Universal Display Corp wins $1.9 M contract to develop white OLED products

July 24, 2008--The U.S. Department of Energy has awarded a $1.9 M contract to Universal Display Corporation to combine its energy-efficient UniversalPHOLED and other OLED technologies with the product design and engineering expertise of Armstrong World Industries to create an integrated ceiling lighting system.

July 24, 2008--Lighting and display developer Universal Display Corporation (Ewing, NJ) has announced a $1,918,878, two-year U.S. Department of Energy (DOE) contract to develop a ceiling-based white organic-light-emitting diode (OLED) lighting system. Universal Display will team with Armstrong World Industries (Lancaster, PA) to combine its energy-efficient UniversalPHOLED and other OLED technologies with Armstrong's product design and engineering expertise into an integrated ceiling lighting system.

Funded through the U.S. DOE Office of Energy Efficiency and Renewable Energy, this Solid-State Lighting (SSL) Program award supports the DOE's long-term commitment to advance the development and market introduction of energy-efficient, solid-state white light sources for general illumination.

During this SSL Product Development Project, Universal Display and its subcontractor, Armstrong, will develop and deliver an integrated ceiling illumination system that is targeted to exceed the DOE's 2010 performance goals. The white OLED lighting panels will be designed and fabricated by Universal Display using its high-efficiency phosphorescent OLED technology. The panels will then be integrated by Armstrong into its innovative TechZone open-architecture ceiling system. In addition, the team will deliver a white OLED lighting panel fabricated on a thin metallic foil substrate using Universal Display's UniversalPHOLED and other OLED technologies, to demonstrate the commercial product potential of white OLEDs with a flexible form factor.

"A tremendous opportunity exists for white OLED lighting products, based on their potential energy efficiency and environmental advantages as compared to existing products," stated Steven V. Abramson, president and chief executive officer of Universal Display. "Through its Solid State Lighting program, the U.S. Department of Energy has been a very strong proponent of white OLED lighting, and it has been instrumental in helping to drive the performance of this technology to where it is today. With white OLED performance rapidly approaching commercial targets, we are delighted to be collaborating with Armstrong World Industries, a leading developer and manufacturer of innovative building systems, to develop and demonstrate a novel product concept using white OLEDs. Together, our goal is to make energy-efficient, environmentally-friendly, and economical white OLED lighting a commercial reality."

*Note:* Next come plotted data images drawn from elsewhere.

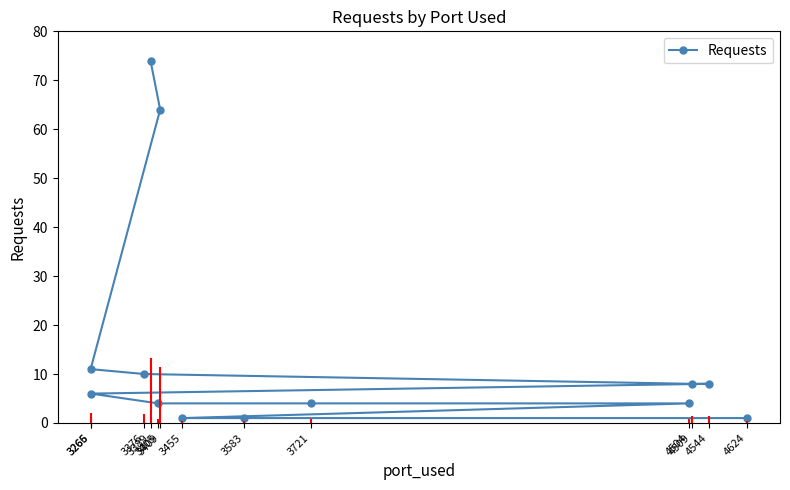

Rank the categories by value from lowest to highest.

3455, 3583, 4624, 3405, 3721, 4504, 3266, 4509, 4544, 3376, 3265, 3409, 3389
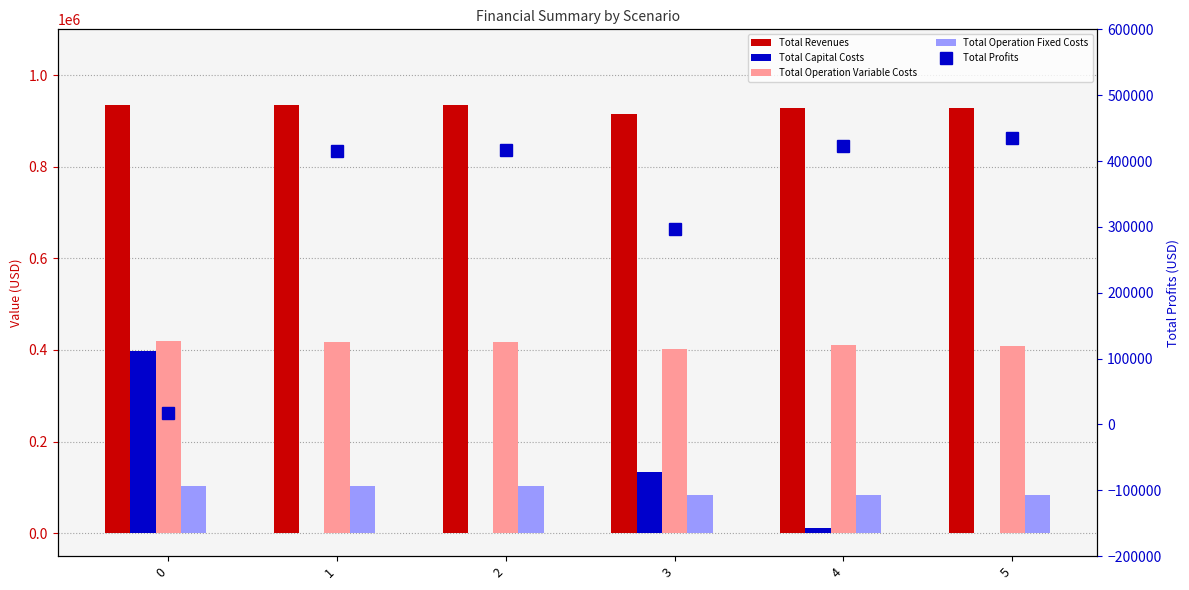

At how many categories does at least one series exceed 170272?

6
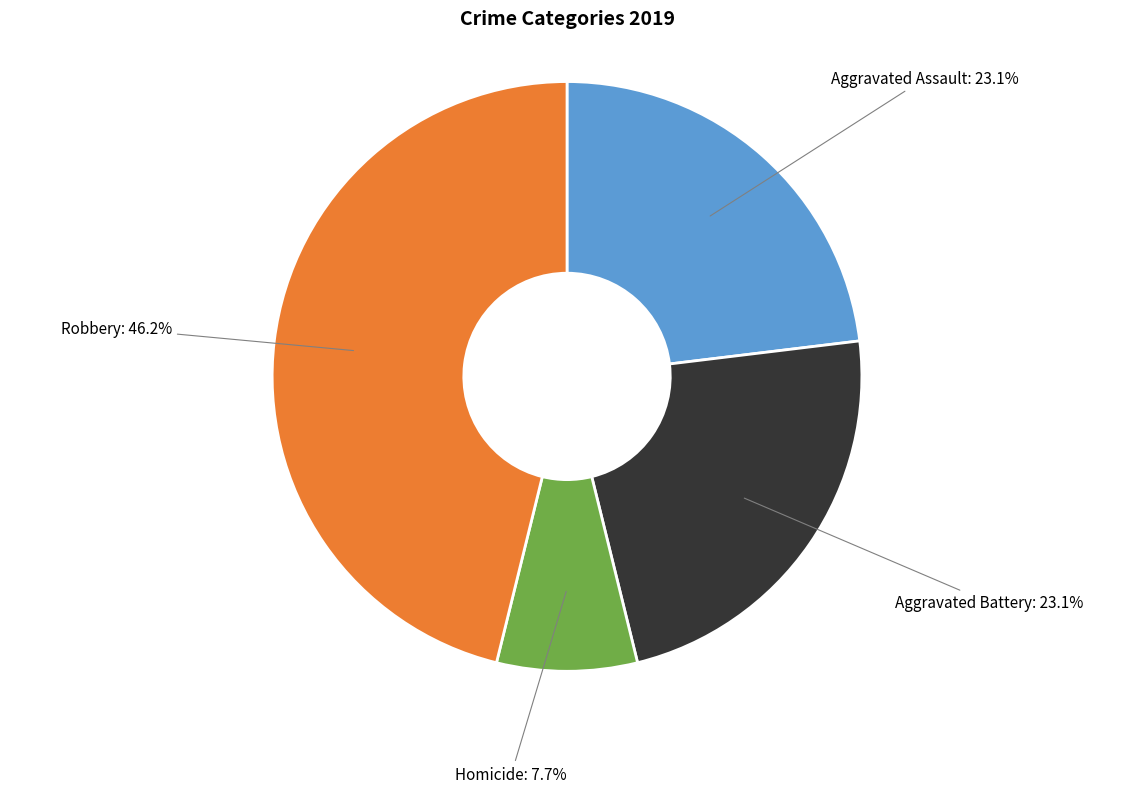

Is there any slice that represents more than half of the pie?

No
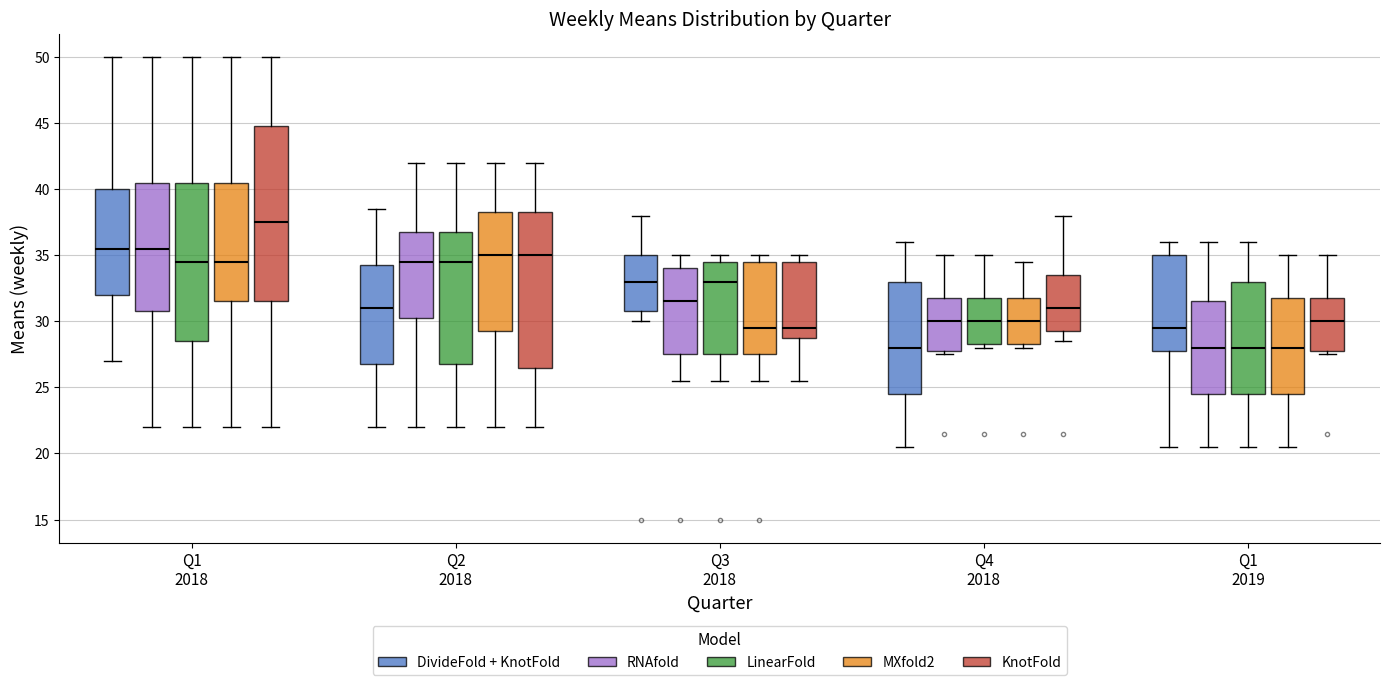

Comparing the boxes themselves (not the whiskers), which one is the tallest?

Q1 2018 (KnotFold)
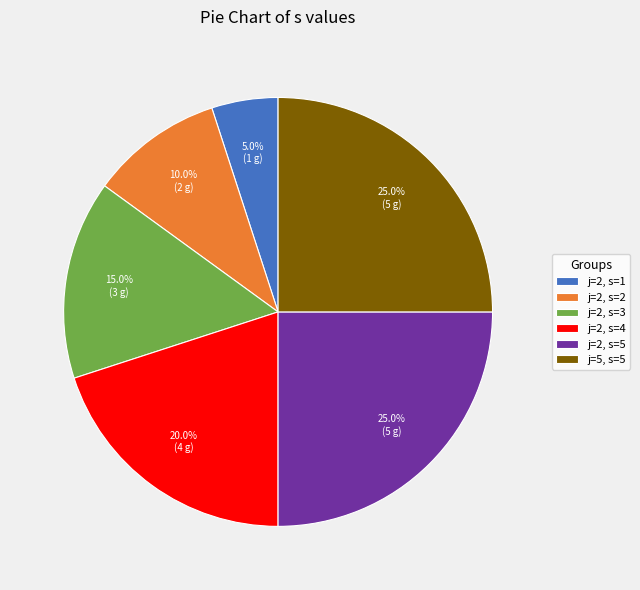

What percentage do j=2, s=3 and j=2, s=4 together represent?

35.0%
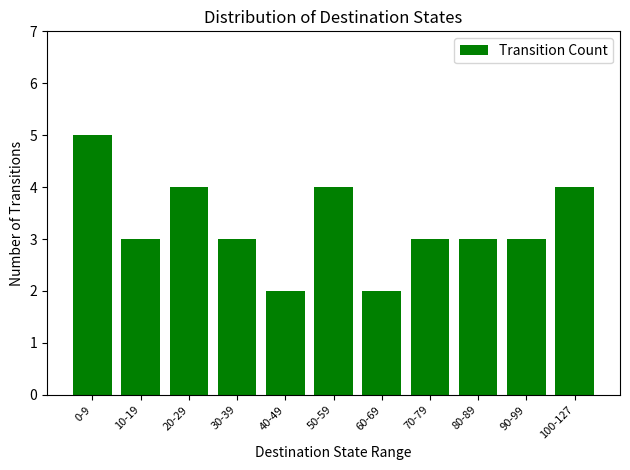

What is the difference between the second highest and second lowest values?

2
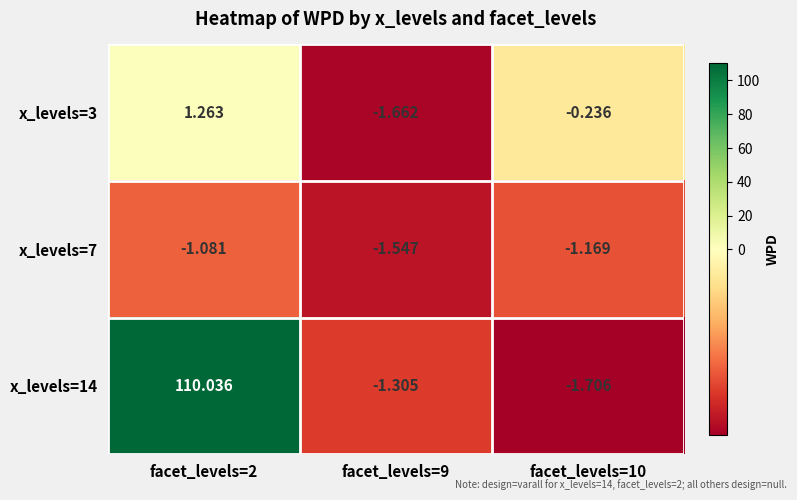

At which category is the sum across all series the highest?

facet_levels=2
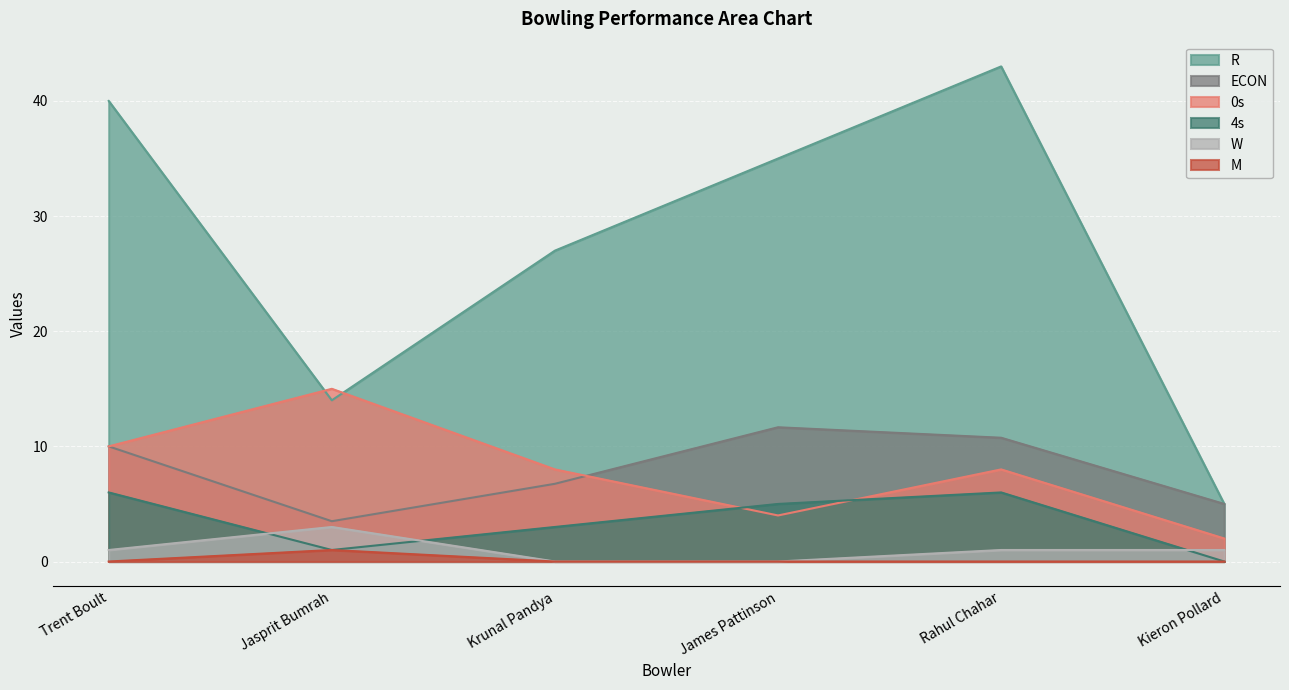

Rank the series by their maximum value, from highest to lowest.

R, 0s, ECON, 4s, W, M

"Armstrong is pleased to be able to support the kind of leading edge effort in energy efficiency and environmental sustainability represented by Universal Display's solid-state OLED lighting research program," stated Stephen J. Senkowski, executive vice president of Armstrong World Industries and chief executive officer of its Building Products Division. "The ability to couple ground-breaking developments in the field of lighting with the proven benefits of commercially accepted building systems like TechZone is a key goal of this DOE-supported project."

Through the use of its UniversalPHOLED phosphorescent OLED technology, Universal Display recently announced a major research milestone for white OLEDs of 102 lm/W. Compared to incandescent bulbs with less than 15 lm/W, and fluorescent lamps that typically emit between 60 to 90 lm/W, this research result is a significant advance toward achievement of the full set of performance requirements for commercial products.

Power-efficient white OLEDs may reduce energy consumption dramatically and lower the amount of by-product heat, further reducing energy and environmental burdens. White OLEDs are also environmentally benign, especially compared to mercury-containing fluorescent lamps and newer compact fluorescent lamps (CFLs). Combining these important 'green' features with a very thin, lightweight and durable form factor, white OLEDs offer significant new lighting design opportunities, such as the one envisioned in this Armstrong ceiling system concept.